* **Input for this task**:
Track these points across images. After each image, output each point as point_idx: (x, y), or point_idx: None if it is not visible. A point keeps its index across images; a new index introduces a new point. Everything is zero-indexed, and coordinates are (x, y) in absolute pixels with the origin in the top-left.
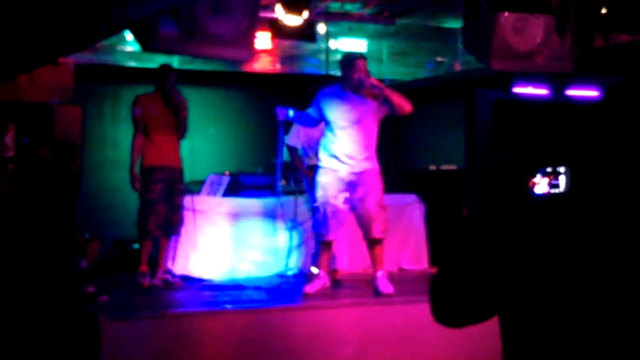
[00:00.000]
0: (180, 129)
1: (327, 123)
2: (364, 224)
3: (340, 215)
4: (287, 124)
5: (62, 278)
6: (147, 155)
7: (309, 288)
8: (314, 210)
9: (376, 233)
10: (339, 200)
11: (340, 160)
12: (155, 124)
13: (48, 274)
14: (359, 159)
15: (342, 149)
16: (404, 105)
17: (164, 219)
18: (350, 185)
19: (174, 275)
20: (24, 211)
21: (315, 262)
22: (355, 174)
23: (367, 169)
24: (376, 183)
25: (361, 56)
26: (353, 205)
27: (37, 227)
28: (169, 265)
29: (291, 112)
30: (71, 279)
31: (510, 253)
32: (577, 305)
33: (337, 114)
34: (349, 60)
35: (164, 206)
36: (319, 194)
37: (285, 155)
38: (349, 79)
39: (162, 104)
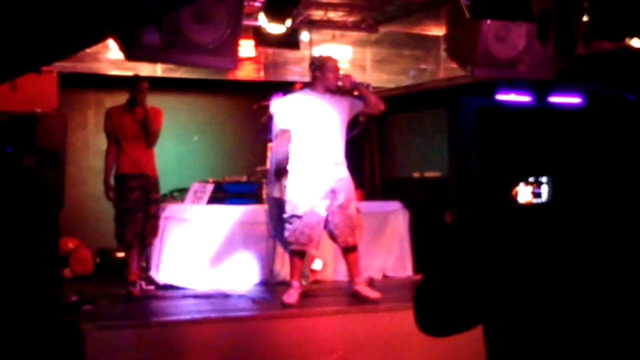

* **What you need to do**: Excluding the pictures, transcribe each entry above word for word.

* **Exercise output**:
Track these points across images. After each image, output each point as point_idx: (x, y), or point_idx: None if it is not visible. A point keeps its index across images; a new index introduces a new point. Everything is zero-indexed, and coordinates are (x, y) in absolute pixels with the origin in the top-left.
[00:00.000]
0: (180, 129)
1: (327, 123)
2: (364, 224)
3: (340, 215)
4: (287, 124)
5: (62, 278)
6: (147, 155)
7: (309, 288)
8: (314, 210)
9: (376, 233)
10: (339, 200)
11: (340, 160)
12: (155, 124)
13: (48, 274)
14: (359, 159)
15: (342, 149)
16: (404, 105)
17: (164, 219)
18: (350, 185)
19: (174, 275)
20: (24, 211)
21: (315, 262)
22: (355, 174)
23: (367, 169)
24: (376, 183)
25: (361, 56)
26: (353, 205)
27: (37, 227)
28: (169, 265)
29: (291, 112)
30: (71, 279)
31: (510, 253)
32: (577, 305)
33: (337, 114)
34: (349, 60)
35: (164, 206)
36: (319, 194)
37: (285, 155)
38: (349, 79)
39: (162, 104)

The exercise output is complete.